**Brano**:
• • • • •

Perché se si guarda la politica sociale del tanto demonizzato Zapatero, ci si accorge del fatto che anche lui ha votato leggi sulla precarizzazione, anche lui ha mandato missioni militari all’estero, anche lui fa parte del Washington consensus… Ma almeno, in cambio, ha dato al suo elettorato leggi avanzate sui diritti delle donne, dei gay, sulle pari opportunità, insomma ha "fatto qualcosa di sinistra" almeno in quelle aree su cui i poteri forti della globalizzazione sono neutrali. Ottenendone, in cambio, la riconferma.

In Italia, invece, niente: neppure questo. Ma allora a che (e a chi) serviva avere la sinistra al governo?

Quando l’onorevole Vladimir Luxuria ha votato a favore dell’esenzione dall’Ici per la Chiesa cattolica, mi sono chiesto che senso avesse votarla, questa sinistra, e a che servano gli eletti lgbt se poi votano in questo modo.

• • • • •

**Estratti di dati**:
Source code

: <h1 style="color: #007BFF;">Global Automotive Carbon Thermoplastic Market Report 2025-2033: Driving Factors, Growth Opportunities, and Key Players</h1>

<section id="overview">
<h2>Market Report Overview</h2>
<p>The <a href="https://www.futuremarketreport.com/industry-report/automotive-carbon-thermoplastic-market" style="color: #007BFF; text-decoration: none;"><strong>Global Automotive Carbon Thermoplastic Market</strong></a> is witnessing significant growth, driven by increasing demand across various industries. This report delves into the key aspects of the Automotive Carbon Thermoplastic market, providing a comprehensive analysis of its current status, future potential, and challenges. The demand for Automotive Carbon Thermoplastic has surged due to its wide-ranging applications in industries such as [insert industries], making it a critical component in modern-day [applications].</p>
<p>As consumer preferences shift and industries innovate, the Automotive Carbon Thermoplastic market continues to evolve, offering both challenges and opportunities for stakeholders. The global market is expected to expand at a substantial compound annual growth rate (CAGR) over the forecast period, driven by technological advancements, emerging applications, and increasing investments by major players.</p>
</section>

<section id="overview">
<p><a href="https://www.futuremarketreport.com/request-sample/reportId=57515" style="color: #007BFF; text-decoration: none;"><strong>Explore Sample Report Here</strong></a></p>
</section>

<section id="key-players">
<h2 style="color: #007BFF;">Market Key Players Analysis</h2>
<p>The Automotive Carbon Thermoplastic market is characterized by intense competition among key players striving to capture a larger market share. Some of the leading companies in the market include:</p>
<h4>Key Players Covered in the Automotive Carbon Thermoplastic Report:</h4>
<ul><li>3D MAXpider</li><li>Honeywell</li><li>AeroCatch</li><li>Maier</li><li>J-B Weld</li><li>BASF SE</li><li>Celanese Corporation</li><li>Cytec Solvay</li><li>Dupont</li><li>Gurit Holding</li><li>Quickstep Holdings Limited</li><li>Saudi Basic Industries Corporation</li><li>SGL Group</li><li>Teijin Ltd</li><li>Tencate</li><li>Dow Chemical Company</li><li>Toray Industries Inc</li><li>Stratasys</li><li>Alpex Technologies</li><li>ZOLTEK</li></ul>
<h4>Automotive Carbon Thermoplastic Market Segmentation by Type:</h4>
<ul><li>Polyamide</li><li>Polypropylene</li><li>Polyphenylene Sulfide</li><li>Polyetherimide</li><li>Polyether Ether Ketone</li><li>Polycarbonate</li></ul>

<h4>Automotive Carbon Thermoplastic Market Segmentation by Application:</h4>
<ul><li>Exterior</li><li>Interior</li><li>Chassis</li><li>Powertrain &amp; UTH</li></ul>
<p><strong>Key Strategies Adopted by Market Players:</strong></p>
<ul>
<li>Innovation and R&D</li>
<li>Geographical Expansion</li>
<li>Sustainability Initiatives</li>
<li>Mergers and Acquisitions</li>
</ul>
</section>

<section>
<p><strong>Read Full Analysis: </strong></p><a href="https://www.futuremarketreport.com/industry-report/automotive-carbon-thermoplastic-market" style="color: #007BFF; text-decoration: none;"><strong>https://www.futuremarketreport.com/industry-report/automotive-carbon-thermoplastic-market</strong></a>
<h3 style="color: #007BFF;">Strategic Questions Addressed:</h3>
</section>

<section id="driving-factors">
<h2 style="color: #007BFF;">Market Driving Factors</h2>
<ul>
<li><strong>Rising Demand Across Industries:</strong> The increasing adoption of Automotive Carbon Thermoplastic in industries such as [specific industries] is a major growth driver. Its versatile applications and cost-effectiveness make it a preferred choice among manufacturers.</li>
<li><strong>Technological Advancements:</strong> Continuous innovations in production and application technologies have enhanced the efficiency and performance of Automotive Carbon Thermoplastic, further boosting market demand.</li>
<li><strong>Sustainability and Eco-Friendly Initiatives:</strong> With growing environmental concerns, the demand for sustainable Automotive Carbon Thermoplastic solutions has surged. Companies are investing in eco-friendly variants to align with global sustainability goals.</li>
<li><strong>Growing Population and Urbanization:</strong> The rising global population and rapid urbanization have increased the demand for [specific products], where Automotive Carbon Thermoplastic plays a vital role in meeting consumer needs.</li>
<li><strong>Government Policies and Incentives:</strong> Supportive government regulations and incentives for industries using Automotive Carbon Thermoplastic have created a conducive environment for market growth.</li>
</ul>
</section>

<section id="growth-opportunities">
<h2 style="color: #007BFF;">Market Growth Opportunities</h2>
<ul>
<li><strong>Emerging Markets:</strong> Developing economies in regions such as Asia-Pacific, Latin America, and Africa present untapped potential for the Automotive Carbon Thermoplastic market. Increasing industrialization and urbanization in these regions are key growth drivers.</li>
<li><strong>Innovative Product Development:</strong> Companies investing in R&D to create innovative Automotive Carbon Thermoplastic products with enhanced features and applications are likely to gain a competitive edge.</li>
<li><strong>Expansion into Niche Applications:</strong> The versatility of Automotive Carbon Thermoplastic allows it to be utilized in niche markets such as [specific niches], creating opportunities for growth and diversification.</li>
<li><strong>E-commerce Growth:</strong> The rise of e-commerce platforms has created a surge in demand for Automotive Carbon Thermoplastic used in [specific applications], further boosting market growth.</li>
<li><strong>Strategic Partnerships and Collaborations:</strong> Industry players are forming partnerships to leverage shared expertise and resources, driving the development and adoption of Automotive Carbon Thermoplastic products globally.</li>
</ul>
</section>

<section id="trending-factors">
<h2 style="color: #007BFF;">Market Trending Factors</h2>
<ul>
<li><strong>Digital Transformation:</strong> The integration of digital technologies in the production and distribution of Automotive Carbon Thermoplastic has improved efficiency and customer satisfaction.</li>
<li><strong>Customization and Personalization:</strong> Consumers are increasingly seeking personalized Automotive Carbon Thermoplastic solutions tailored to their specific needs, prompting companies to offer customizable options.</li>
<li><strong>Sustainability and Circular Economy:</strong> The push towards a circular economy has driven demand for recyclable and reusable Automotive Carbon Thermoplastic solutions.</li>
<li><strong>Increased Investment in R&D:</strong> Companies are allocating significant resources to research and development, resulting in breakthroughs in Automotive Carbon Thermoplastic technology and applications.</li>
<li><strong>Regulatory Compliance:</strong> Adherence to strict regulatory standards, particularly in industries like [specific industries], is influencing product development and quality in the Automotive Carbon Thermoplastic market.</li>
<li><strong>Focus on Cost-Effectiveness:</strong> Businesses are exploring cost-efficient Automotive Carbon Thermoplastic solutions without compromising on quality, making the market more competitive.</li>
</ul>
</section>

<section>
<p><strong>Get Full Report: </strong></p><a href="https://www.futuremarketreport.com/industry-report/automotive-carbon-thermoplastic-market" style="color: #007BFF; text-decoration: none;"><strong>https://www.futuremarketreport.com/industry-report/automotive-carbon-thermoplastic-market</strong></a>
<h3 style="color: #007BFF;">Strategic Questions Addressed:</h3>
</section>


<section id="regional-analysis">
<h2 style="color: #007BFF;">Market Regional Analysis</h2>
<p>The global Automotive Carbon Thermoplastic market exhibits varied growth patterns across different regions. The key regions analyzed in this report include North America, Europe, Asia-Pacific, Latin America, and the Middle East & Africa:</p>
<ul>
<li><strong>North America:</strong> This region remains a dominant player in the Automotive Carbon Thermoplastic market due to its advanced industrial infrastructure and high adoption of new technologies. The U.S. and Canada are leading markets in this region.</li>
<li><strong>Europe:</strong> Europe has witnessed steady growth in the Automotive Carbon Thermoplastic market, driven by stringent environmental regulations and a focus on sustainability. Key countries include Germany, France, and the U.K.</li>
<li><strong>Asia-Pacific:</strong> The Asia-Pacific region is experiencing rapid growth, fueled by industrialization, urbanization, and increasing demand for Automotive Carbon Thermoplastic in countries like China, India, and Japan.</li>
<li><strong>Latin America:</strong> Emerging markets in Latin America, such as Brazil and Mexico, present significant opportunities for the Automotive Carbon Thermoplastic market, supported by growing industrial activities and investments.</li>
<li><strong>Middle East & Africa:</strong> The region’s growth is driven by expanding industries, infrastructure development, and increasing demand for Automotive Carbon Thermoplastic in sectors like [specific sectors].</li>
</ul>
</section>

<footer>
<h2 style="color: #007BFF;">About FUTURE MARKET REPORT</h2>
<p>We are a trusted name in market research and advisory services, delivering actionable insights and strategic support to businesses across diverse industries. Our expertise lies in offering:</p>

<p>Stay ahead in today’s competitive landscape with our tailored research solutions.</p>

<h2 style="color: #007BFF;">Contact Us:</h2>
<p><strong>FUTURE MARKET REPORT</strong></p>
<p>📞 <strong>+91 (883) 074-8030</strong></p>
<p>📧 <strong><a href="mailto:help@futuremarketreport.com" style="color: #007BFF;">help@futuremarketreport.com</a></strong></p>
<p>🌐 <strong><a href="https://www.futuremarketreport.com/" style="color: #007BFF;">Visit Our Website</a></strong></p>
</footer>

• • • • •

**Consegna**:
Nel brano su Zapatero e la sinistra, sostituisci "riconferma" con "rielezione" e riporta il passo che inizia con "Perché se si" e termina con "sinistra al governo?".

**Risultato**:
Perché se si guarda la politica sociale del tanto demonizzato Zapatero, ci si accorge del fatto che anche lui ha votato leggi sulla precarizzazione, anche lui ha mandato missioni militari all’estero, anche lui fa parte del Washington consensus… Ma almeno, in cambio, ha dato al suo elettorato leggi avanzate sui diritti delle donne, dei gay, sulle pari opportunità, insomma ha "fatto qualcosa di sinistra" almeno in quelle aree su cui i poteri forti della globalizzazione sono neutrali. Ottenendone, in cambio, la rielezione.

In Italia, invece, niente: neppure questo. Ma allora a che (e a chi) serviva avere la sinistra al governo?